ENVIRONMENTAL PRESSURE ON A DEFECTIVE IMMUNE SELF IMAGE: TOWARDS TYPE 1 DIABETES PREDICTION AND PREVENTION – TIBET

BACKGROUND: The incidence of autoimmune type 1 diabetes (T1D) is steadily increasing in Western countries (4% annual increase in France), affecting children of younger age and imposing a growing toll in terms of quality of life, long-term complications and public heath expenditure. Its environmental triggers remain elusive and tolerogenic vaccination strategies stand unsuccessful, thus precluding disease prevention. Autoreactive T cells play the central pathogenic role in T1D, with CD8+ T cells driving beta-cell destruction through recognition of target antigens (Ags) presented by HLA Class I molecules on the beta-cell surface.

HYPOTHESIS: Failures at three checkpoints in A) thymic Ag presentation, leading to autoreactive T-cell escape; B) environmental exposure, leading to T-cell cross-reactivity; and C) presentation of islet-specific neo-Ags normally ignored by the immune system ignite beta-cell autoimmunity.

SPECIFIC AIMS:
1) To identify and characterize CD8+ T cells recognizing novel neo-Ags generated by mRNA alternative splicing that are islet-specific, upregulated by inflammation, not expressed in the thymus and homologous to microbial sequences. To develop novel molecular assays to track autoimmune T cells based on the detection of their associated T-cell receptors.
2) To define the mechanisms favoring the emergence of these autoreactive T cells: thymic Ag expression patterns, microbial cross-reactivity and inflammation-induced neo-Ag upregulation.
3) To validate a novel neonatal oral vaccination strategy that ‘upgrades’ defective thymic Ag presentation.
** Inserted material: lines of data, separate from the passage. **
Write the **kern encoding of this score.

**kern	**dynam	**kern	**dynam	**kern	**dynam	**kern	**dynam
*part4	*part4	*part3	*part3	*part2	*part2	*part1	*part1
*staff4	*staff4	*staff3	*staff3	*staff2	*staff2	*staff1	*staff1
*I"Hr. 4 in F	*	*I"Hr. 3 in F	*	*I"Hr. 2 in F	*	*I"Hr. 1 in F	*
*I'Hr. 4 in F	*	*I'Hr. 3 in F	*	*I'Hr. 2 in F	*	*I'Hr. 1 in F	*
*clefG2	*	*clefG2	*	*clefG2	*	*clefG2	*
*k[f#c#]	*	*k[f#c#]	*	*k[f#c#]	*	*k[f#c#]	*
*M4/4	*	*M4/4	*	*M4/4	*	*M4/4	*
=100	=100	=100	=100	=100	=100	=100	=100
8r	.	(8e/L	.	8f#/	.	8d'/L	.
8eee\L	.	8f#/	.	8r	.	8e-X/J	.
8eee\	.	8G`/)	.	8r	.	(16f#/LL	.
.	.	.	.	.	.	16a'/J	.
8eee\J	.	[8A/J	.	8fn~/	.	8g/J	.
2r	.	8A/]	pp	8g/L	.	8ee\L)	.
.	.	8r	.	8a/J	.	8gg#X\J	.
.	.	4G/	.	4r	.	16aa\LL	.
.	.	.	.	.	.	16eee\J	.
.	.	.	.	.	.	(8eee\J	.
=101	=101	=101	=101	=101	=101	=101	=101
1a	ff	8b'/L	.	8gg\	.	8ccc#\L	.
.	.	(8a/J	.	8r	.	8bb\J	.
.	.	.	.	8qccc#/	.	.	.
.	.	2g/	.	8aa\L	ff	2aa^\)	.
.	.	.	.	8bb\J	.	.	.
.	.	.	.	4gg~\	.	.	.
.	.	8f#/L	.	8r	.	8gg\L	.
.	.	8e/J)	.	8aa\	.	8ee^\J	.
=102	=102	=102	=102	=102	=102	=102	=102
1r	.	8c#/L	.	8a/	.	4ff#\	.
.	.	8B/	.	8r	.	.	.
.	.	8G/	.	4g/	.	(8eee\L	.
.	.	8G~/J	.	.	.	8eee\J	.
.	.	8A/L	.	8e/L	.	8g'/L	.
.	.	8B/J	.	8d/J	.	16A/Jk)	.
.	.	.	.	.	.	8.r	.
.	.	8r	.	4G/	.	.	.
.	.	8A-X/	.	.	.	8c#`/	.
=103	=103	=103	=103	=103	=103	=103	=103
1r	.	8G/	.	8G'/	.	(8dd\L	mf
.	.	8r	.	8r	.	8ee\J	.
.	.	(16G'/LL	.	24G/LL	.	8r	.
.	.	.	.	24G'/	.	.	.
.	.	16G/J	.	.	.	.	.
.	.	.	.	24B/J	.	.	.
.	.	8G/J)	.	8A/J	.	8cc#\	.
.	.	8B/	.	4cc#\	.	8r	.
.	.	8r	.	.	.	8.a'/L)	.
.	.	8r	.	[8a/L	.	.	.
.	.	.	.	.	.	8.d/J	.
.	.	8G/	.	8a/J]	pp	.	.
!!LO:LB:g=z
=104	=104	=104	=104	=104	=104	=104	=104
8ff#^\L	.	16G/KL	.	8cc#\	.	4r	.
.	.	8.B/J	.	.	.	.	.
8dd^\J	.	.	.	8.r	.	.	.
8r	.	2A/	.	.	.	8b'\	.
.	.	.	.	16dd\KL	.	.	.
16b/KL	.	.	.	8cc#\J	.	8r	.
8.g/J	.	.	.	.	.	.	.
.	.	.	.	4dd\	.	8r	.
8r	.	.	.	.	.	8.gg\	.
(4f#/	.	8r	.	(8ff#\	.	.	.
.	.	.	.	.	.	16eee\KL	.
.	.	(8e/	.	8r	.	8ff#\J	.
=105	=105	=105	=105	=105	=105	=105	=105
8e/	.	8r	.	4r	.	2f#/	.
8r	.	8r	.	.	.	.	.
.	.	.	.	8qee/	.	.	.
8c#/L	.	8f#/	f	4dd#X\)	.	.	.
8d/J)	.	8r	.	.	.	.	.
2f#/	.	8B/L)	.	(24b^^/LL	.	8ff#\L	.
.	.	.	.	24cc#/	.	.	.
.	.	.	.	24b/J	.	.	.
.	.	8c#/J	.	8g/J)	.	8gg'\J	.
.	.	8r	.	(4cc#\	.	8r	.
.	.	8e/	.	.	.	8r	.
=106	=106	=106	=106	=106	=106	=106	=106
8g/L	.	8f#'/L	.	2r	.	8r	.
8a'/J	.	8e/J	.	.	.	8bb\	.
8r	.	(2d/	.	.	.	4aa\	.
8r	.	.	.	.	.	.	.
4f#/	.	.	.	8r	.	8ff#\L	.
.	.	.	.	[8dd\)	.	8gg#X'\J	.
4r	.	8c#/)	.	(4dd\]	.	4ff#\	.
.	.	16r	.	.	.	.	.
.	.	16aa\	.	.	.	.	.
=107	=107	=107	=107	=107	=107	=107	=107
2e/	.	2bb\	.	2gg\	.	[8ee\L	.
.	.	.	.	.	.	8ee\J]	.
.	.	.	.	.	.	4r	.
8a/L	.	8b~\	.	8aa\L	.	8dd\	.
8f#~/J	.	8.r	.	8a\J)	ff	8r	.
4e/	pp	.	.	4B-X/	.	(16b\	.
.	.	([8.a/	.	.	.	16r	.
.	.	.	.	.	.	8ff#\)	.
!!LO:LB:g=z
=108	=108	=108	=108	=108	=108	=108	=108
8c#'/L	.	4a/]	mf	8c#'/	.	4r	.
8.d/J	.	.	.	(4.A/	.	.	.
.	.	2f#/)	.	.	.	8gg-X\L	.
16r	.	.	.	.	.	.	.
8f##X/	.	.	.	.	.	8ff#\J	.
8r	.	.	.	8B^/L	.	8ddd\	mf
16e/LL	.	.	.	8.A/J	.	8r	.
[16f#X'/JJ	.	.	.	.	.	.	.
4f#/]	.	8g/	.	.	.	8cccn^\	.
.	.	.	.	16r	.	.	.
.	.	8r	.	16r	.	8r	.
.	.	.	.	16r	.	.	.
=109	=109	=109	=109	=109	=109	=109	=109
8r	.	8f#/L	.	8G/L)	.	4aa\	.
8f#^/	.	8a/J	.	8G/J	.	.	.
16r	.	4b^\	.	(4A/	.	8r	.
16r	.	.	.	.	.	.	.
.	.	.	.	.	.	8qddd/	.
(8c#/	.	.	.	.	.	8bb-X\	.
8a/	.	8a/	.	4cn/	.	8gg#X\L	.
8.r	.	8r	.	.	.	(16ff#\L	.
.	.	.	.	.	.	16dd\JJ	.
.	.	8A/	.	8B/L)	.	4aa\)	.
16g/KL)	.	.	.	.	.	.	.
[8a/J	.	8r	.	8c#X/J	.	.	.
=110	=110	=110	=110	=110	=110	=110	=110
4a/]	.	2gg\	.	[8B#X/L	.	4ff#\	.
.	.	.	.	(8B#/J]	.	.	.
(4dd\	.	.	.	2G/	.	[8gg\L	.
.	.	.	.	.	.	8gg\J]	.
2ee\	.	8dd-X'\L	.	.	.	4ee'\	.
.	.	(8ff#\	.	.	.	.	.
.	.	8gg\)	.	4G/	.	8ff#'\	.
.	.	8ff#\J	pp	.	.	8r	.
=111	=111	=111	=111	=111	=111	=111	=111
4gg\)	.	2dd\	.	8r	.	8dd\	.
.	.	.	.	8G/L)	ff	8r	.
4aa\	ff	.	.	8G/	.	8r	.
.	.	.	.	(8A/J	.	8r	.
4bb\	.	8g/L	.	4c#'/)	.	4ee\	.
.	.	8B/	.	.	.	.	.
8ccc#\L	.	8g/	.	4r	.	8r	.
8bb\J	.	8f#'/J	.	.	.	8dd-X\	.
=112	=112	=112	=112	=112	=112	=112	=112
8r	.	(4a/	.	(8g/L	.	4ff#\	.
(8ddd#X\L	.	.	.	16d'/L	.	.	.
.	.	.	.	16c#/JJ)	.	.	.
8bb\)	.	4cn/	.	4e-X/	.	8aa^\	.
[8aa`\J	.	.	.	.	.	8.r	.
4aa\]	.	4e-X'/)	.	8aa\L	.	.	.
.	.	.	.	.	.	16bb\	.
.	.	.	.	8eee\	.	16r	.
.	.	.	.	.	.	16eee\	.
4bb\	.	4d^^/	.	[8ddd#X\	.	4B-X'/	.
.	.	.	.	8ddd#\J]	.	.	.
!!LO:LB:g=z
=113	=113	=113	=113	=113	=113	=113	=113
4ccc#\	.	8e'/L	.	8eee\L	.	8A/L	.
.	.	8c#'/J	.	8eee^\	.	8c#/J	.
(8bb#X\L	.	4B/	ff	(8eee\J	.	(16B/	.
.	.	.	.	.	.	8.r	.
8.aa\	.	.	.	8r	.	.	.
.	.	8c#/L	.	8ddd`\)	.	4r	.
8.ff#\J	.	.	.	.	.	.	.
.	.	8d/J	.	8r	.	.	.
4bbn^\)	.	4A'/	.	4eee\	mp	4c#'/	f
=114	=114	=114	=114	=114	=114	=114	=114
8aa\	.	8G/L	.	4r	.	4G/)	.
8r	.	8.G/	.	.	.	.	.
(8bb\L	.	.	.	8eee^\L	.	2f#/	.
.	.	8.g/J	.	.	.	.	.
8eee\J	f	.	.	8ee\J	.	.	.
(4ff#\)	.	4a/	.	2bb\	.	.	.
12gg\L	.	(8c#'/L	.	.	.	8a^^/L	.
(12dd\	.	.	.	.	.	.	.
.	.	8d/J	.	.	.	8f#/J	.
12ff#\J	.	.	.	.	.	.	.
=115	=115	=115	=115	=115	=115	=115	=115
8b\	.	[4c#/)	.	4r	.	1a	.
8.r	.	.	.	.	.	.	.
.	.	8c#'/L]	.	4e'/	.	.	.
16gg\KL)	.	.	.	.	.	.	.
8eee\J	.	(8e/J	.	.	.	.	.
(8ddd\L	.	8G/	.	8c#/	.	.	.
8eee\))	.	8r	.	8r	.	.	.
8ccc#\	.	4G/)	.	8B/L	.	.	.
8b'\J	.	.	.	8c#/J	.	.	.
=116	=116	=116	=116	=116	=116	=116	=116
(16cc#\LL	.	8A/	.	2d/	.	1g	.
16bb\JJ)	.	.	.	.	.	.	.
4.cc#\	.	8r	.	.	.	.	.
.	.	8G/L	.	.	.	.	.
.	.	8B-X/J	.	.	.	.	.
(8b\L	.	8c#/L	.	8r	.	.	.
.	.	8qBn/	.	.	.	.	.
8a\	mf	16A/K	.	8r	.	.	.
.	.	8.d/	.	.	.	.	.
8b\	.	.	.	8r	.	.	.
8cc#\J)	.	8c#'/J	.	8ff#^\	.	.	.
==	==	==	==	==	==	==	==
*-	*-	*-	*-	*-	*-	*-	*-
RELEVANCE: this research may offer novel T-cell biomarkers to follow progression of islet autoimmunity and to unveil pathogenic mechanisms amenable to therapeutic correction through alternative splicing modulation, correction of incomplete thymic tolerance by neonatal vaccination and identification of candidate environmental triggers to be further validated.